First seen Downstairs at Sloane Square two years ago this is a very appropriate opener for the Court's season in a shopping unit at the Elephant and Castle. I had wondered whether this outreach exercise would find a new audience or just be a different location for people who cross London to see shows in the home theatre. It is very difficult to judge an audience today on their appearance but certainly the ethnic balance did seem different with a great many young black women queuing and worrying whether there would be room for them and for whom this play was an ideal choice.

Its picture of a family: night-working father, mother, daughter at work, son at school, that most ordinary people could identify with. tucker green (this writer doesn't go in for upper case) is excellent at the tensions and uneasy tolerance between siblings and the repetitive reaction pattern across the generation gap but the ethnic element matches this household tragedy to the preponderance of black youths in reports of knife-crime.

She also has a splendid ear for contemporary Black British speech which she presents with the verbal richness of a poet.

This minimalist revival, again directed by Sacha Wares, is now played by Seroca Davis who performs all the characters, a tilt of the head or change of eye line marking the movement of a dialogue and her voices differentiating by pitch and the changing of pattern of speech between those raised in the Caribbean and those born here showing the differences of generation and gender. It is an accomplished and moving performance that combines all the skills of performing character and creating drama with the direct contact of the story-teller, facilitated by the proximity in which it is played.

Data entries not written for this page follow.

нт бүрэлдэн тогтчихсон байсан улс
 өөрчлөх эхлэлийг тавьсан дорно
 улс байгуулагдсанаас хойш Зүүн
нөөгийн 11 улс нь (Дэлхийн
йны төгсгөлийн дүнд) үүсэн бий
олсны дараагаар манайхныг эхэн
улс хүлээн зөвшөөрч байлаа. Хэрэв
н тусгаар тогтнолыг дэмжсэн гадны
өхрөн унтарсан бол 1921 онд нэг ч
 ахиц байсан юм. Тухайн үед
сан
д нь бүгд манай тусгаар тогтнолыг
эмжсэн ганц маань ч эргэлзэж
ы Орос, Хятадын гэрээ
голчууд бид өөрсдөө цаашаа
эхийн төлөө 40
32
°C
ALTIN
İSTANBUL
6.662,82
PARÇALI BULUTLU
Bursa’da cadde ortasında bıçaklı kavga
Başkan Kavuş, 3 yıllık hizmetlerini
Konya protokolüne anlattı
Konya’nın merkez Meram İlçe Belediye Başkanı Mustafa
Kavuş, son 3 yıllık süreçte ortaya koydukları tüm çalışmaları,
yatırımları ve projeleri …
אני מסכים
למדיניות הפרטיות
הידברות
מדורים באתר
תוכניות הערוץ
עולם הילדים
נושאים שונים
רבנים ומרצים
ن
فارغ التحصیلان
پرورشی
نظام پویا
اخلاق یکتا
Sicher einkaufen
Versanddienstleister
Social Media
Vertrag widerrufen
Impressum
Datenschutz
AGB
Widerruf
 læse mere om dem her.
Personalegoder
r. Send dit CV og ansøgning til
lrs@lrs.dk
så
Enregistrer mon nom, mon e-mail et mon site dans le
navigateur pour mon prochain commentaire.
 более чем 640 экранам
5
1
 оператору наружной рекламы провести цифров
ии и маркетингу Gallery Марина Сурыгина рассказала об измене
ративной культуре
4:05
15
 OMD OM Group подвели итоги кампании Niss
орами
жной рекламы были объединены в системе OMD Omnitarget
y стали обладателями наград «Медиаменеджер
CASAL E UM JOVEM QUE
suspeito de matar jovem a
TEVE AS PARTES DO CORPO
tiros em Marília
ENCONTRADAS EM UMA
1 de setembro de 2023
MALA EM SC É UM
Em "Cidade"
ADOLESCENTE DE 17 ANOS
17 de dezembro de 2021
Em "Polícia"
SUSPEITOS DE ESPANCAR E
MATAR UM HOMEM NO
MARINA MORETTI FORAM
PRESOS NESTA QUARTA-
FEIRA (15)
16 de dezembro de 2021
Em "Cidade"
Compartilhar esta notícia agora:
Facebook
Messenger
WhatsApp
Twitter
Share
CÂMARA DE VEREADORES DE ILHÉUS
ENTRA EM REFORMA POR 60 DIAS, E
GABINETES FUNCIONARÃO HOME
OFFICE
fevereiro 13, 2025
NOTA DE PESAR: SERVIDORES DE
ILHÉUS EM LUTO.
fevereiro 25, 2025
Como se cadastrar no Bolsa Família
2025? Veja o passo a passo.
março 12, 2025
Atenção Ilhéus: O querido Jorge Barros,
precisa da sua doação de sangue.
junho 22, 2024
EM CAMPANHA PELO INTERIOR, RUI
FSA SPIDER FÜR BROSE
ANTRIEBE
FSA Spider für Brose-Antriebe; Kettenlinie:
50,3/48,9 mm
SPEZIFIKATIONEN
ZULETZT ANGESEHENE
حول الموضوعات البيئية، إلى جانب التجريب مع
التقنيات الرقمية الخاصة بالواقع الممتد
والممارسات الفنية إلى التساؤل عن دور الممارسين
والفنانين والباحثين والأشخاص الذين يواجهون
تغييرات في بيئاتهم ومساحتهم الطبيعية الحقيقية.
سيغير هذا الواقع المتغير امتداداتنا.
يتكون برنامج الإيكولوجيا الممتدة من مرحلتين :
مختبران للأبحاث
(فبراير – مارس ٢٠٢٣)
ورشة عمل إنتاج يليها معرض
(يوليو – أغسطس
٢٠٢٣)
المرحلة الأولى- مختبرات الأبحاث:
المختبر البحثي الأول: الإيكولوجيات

There is no setting for this production beyond the space. In an empty shop sofas, armchairs, pouffés and dining chairs are lined up and grouped around a small empty square and inside the entrance and it is played against the white blinds which cover the windows on which the shadows of those outside are sometimes seen while the sounds of activity outside a reminder that this girl is part of the real world out there.

Until 27th March 2010 and to be followed by a season of Royal Court Plays. Theatre Local can be found near the entrance to the Shopping Centre marked by the Elephant and Castle totem at the top of a ramp from the Underground station. Go past the first shop and then turn right and it is clearly identified in the windows on your left.